As before, the word "tree" does not mean that the objects are stored in some sort of tree-like data structure like std::set. It simply means your objects have pointers to each other, and the "no cycles" part means you can follow the pointers from one object to the next and never return to an earlier object. The objects are not "inside" a tree; they are a tree. If that doesn't make sense, you really should read the lingo FAQ before continuing with this one.

Use this solution if the graph contains joins at the leaf nodes, but those joins can be easily reconstructed via a simple look-up table. For example, the parse-tree of an arithmetic expression like (3*(a+b) - 1/a) might have joins since a variable-name (like a) can show up more than once. If you want the graph to use the same exact node-object to represent both occurrences of that variable, then you could use this solution.

Although the above constraints don't fit with those of the solution without any joins, it's so close that you can squeeze things into that solution. Here are the differences:

  • During serialization, ignore the join completely.
  • During unserializing, create a look-up table, like std::map<std::string,Node*>, that maps from the variable name to the associated node.

Caveat: this assumes that all occurrences of variable a should map to the same node object; if it's more complicated than this, that is, if some occurrences of a should map to one object and some to another, you might need to use a more sophisticated solution.

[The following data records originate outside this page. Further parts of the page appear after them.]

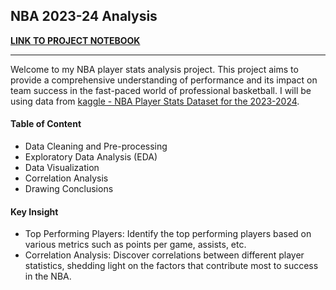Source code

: ## NBA 2023-24 Analysis
**[LINK TO PROJECT NOTEBOOK](https://nbviewer.org/github/kanggunh/NBA-Analysis/blob/7706a76e07a27861a1aa732b09577e0a19d01a5a/NBA%202023-24%20Analysis.ipynb)**

---

Welcome to my NBA player stats analysis project. This project aims to provide a comprehensive understanding of performance and its impact on team success in the fast-paced world of professional basketball. I will be using data from [kaggle - NBA Player Stats Dataset for the 2023-2024](https://www.kaggle.com/datasets/bryanchungweather/nba-player-stats-dataset-for-the-2023-2024).

#### Table of Content
- Data Cleaning and Pre-processing
- Exploratory Data Analysis (EDA)
- Data Visualization
- Correlation Analysis
- Drawing Conclusions

#### Key Insight
- Top Performing Players: Identify the top performing players based on various metrics such as points per game, assists, etc.
- Correlation Analysis: Discover correlations between different player statistics, shedding light on the factors that contribute most to success in the NBA.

Caveat: you need to take special care if your objects contain pointers which point to a member of some object, rather than to the object itself. For example, if pointer 'p' points to 'x.y' and pointer 'q' points to 'x.z', that is, they point to data members within object 'x' rather than to object 'x' itself, when you serialize the pointers, you need to recognize both point to the same identical object. You will need to serialize object 'x', not just 'x.y' and 'x.z', and you need to make sure upon unserialization 'p' and 'q' point again to the same identical object. The serialization process will probably require a two-pass approach, and serialized pointer will probably need to store an offset within the target object as well as the target object's ID.